The last couple of weeks, we’ve been quite stuck with Caciocavallo progress, especially with the complex components as TextArea, Choice, ScrollPane, etc. The problem was in the way the Swing components (those that back the AWT widgets) were connected into the peers. Let me explain how we used to do this.

So far, we had one specially modified Swing component for each peer. For example, the CacioButtonPeer used a subclass of JButton. In this subclass we overrode a couple of methods to make the JButton think it is actually part of some component hierarchy (remember that lightweight components cannot do anything by themselves, they need a heavyweight ancestor). For example, we needed to override getGraphics() to provide it a graphics to draw with, getParent() to make it think it has a parent etc. Those overridden method then hooked directly into the peer or the backing AWT component. getGraphics() would call getGraphics() of the peer, getParent() would return the parent of the backing AWT component, etc. As you can imagine, this can become quite aweful. In the case of button it’s still fairly easy, but for complex components it’s totally ridiculous. Stuff like ScrollPane and Choice are practically impossible to implement, or at least awefully complex. Event handling is also a pain. AWT events coming from the peer need to be forwarded somehow to the Swing component. In the case of the button it’s easy, just take the event, retarget and dispatch to the button. But for complex widgets it’s a bit more, well, complex. Since the swing component doesn’t really have a heavyweight parent, all the event handling and dispatching doesn’t quite work as usual, and events don’t get dispatched correctly down the hierarchy (complex Swing components like JComboBox actually have their own hierarchy!). And last but not least, the code is ugly, because it needs duplication all over the place. The problem boils down to the fact that the Swing components don’t have a heavyweight parent and need a lot of faking to make it think it has one.

Yesterday, after some talking with Mario and James (my still-boss) we had a light going on in our heads. What if we actually DO provide the Swing component a real heavyweight ancestor? Why not let it live inside its own Window?
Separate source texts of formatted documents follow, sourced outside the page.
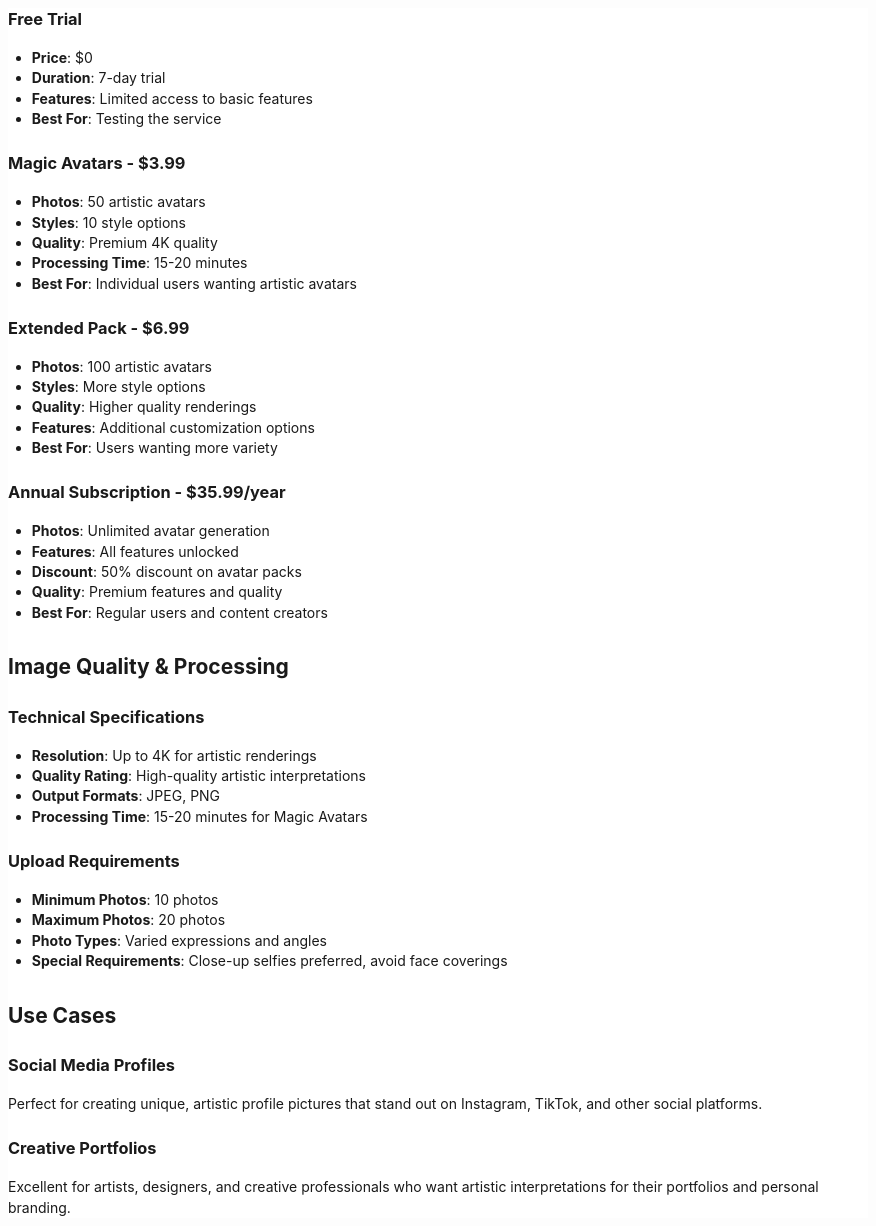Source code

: ### Free Trial
- **Price**: $0
- **Duration**: 7-day trial
- **Features**: Limited access to basic features
- **Best For**: Testing the service

### Magic Avatars - $3.99
- **Photos**: 50 artistic avatars
- **Styles**: 10 style options
- **Quality**: Premium 4K quality
- **Processing Time**: 15-20 minutes
- **Best For**: Individual users wanting artistic avatars

### Extended Pack - $6.99
- **Photos**: 100 artistic avatars
- **Styles**: More style options
- **Quality**: Higher quality renderings
- **Features**: Additional customization options
- **Best For**: Users wanting more variety

### Annual Subscription - $35.99/year
- **Photos**: Unlimited avatar generation
- **Features**: All features unlocked
- **Discount**: 50% discount on avatar packs
- **Quality**: Premium features and quality
- **Best For**: Regular users and content creators

## Image Quality & Processing

### Technical Specifications
- **Resolution**: Up to 4K for artistic renderings
- **Quality Rating**: High-quality artistic interpretations
- **Output Formats**: JPEG, PNG
- **Processing Time**: 15-20 minutes for Magic Avatars

### Upload Requirements
- **Minimum Photos**: 10 photos
- **Maximum Photos**: 20 photos
- **Photo Types**: Varied expressions and angles
- **Special Requirements**: Close-up selfies preferred, avoid face coverings

## Use Cases

### Social Media Profiles
Perfect for creating unique, artistic profile pictures that stand out on Instagram, TikTok, and other social platforms.

### Creative Portfolios
Excellent for artists, designers, and creative professionals who want artistic interpretations for their portfolios and personal branding.
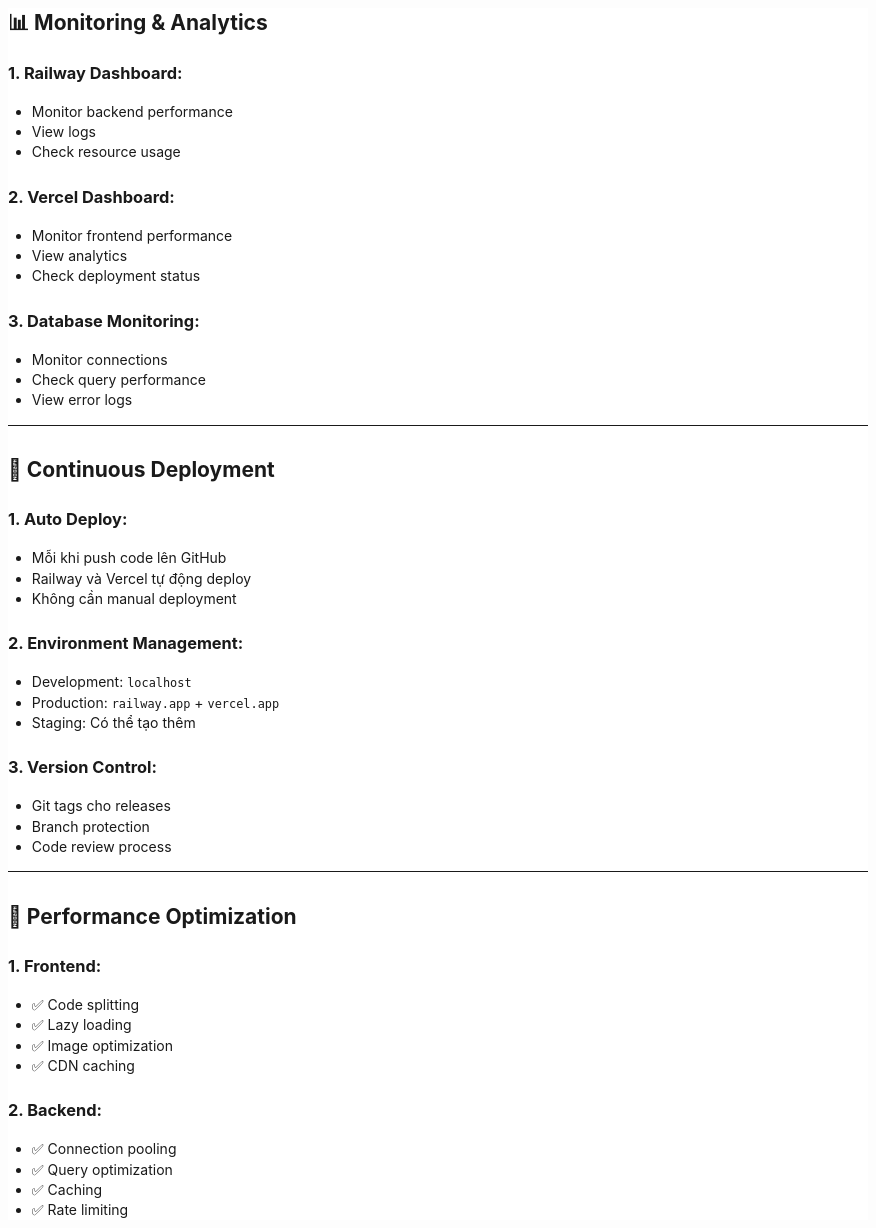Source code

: 
## 📊 **Monitoring & Analytics**

### **1. Railway Dashboard:**
- Monitor backend performance
- View logs
- Check resource usage

### **2. Vercel Dashboard:**
- Monitor frontend performance
- View analytics
- Check deployment status

### **3. Database Monitoring:**
- Monitor connections
- Check query performance
- View error logs

---

## 🔄 **Continuous Deployment**

### **1. Auto Deploy:**
- Mỗi khi push code lên GitHub
- Railway và Vercel tự động deploy
- Không cần manual deployment

### **2. Environment Management:**
- Development: `localhost`
- Production: `railway.app` + `vercel.app`
- Staging: Có thể tạo thêm

### **3. Version Control:**
- Git tags cho releases
- Branch protection
- Code review process

---

## 🚀 **Performance Optimization**

### **1. Frontend:**
- ✅ Code splitting
- ✅ Lazy loading
- ✅ Image optimization
- ✅ CDN caching

### **2. Backend:**
- ✅ Connection pooling
- ✅ Query optimization
- ✅ Caching
- ✅ Rate limiting
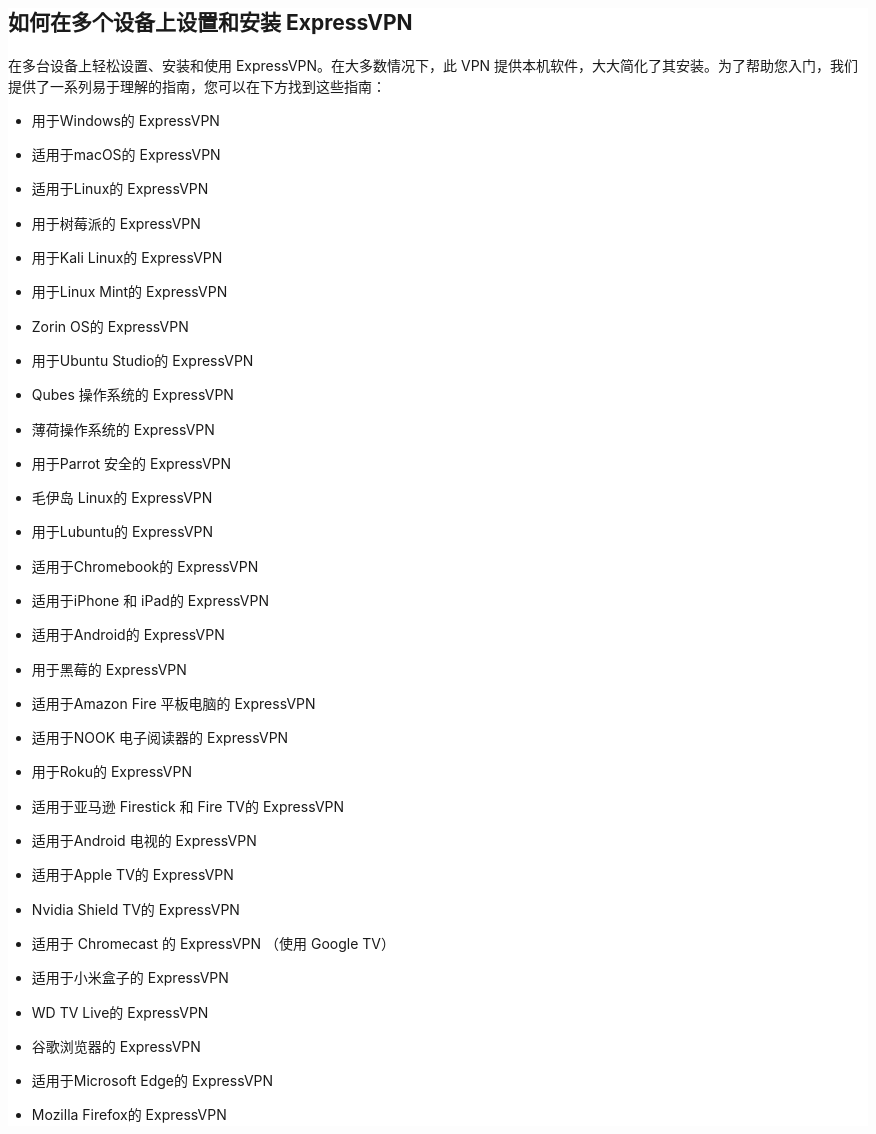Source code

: ## 如何在多个设备上设置和安装 ExpressVPN

在多台设备上轻松设置、安装和使用 ExpressVPN。在大多数情况下，此 VPN 提供本机软件，大大简化了其安装。为了帮助您入门，我们提供了一系列易于理解的指南，您可以在下方找到这些指南：

- 用于Windows的 ExpressVPN
    
- 适用于macOS的 ExpressVPN
    
- 适用于Linux的 ExpressVPN
    
- 用于树莓派的 ExpressVPN
    
- 用于Kali Linux的 ExpressVPN
    
- 用于Linux Mint的 ExpressVPN
    
- Zorin OS的 ExpressVPN
    
- 用于Ubuntu Studio的 ExpressVPN
    
- Qubes 操作系统的 ExpressVPN
    
- 薄荷操作系统的 ExpressVPN
    
- 用于Parrot 安全的 ExpressVPN
    
- 毛伊岛 Linux的 ExpressVPN
    
- 用于Lubuntu的 ExpressVPN
    
- 适用于Chromebook的 ExpressVPN
    
- 适用于iPhone 和 iPad的 ExpressVPN
    
- 适用于Android的 ExpressVPN
    
- 用于黑莓的 ExpressVPN
    
- 适用于Amazon Fire 平板电脑的 ExpressVPN
    
- 适用于NOOK 电子阅读器的 ExpressVPN
    
- 用于Roku的 ExpressVPN
    
- 适用于亚马逊 Firestick 和 Fire TV的 ExpressVPN
    
- 适用于Android 电视的 ExpressVPN
    
- 适用于Apple TV的 ExpressVPN
    
- Nvidia Shield TV的 ExpressVPN
    
- 适用于 Chromecast 的 ExpressVPN （使用 Google TV）
    
- 适用于小米盒子的 ExpressVPN
    
- WD TV Live的 ExpressVPN
    
- 谷歌浏览器的 ExpressVPN
    
- 适用于Microsoft Edge的 ExpressVPN
    
- Mozilla Firefox的 ExpressVPN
The idea is this: for each peer Swing component, we create a proxy Window object (a special subclass of Window, called ProxyWindow), and put in the actual Swing component as (the only) child component. Then, when creating the peer for the ProxyWindow, we don’t create the usual CacioWindowPeer, but instead a ProxyWindowPeer. This guy is then responsible for providing the ProxyWindow with things like Graphics objects and all the infrastructure it needs for serving the ProxyWindow and thus the Swing component. It does so by simply forwarding the requests to the underlying CacioComponentPeer. Event o handling is similarily easy: all events that show up in the CacioComponentPeer are now simply dispatched to the ProxyWindow, and there the usual lightweight dispatching takes place. From the point of view of the Swing component, it now lives in a real heavyweight window. No more hacks required to get anything to work, even the complex widgets now become fairly straightforward. We can use plain Swing components now, instead of custom subclasses. We don’t need to duplicate lots of code anymore (I guess I just shrinked Cacio code size by 50%).

A quick test shows that TextArea now works mostly as expected, with Scrollbars and everything. For comparison, before it took us _weeks_ (really) to get anything remotely useful with TextArea, now it took just a couple of _minutes_ (really, no kidding here!). I suppose we can show some cool stuff @JavaOne 🙂

In other news, Mario implemented multihead support in Cacio, yay! But I let him blog about this himself.

Into the Sun

I just signed the contract. Start on June, 1st. Yippie! There was a lot of magic involved in the process and I’d like to thank Andrea Simon, the nice recruiting lady who worked so hard to make this happen, Gustavo Galimberti, my future boss who called me countless times to keep me updated, Mario, Dalibor and Mark for talking and giving advice and of course everybody else who worked behind the curtains (I heard quite a lot of people were involved in this).

Hope to see you at JavaOne, our Cacio BOF is on monday, 8:30pm.